| Supplied data |
....

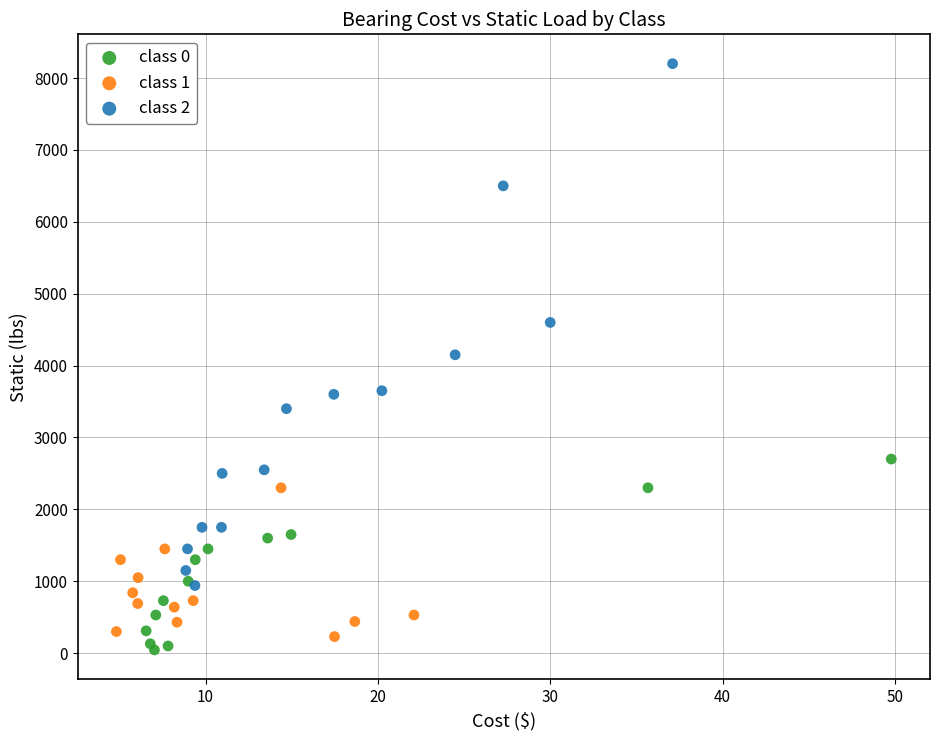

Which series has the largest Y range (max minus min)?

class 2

....

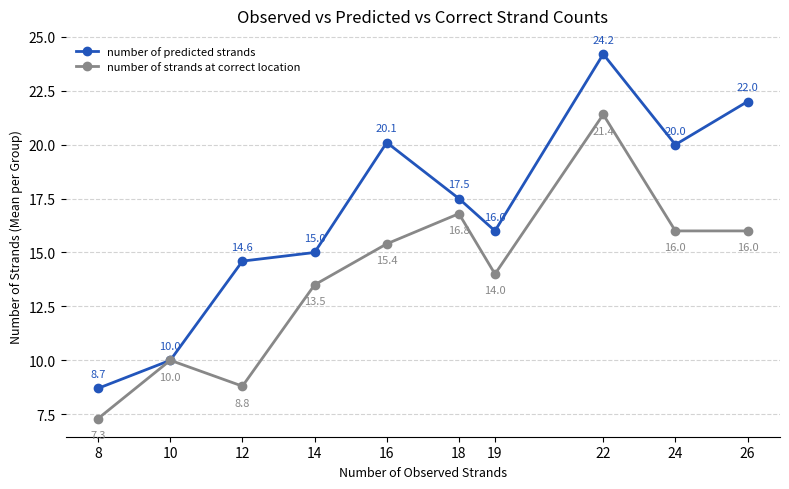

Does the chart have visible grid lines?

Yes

....

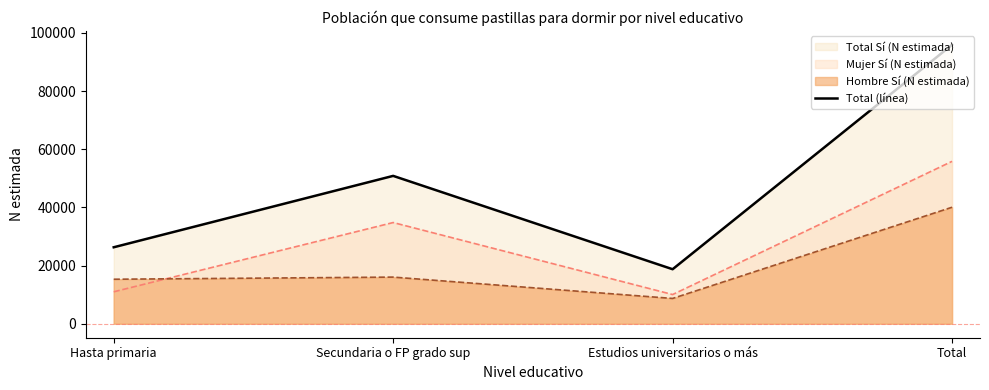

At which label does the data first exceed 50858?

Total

....

| What the task requires |
Pull out each line of the records that contains the word "label".

| Result below |
At which label does the data first exceed 50858?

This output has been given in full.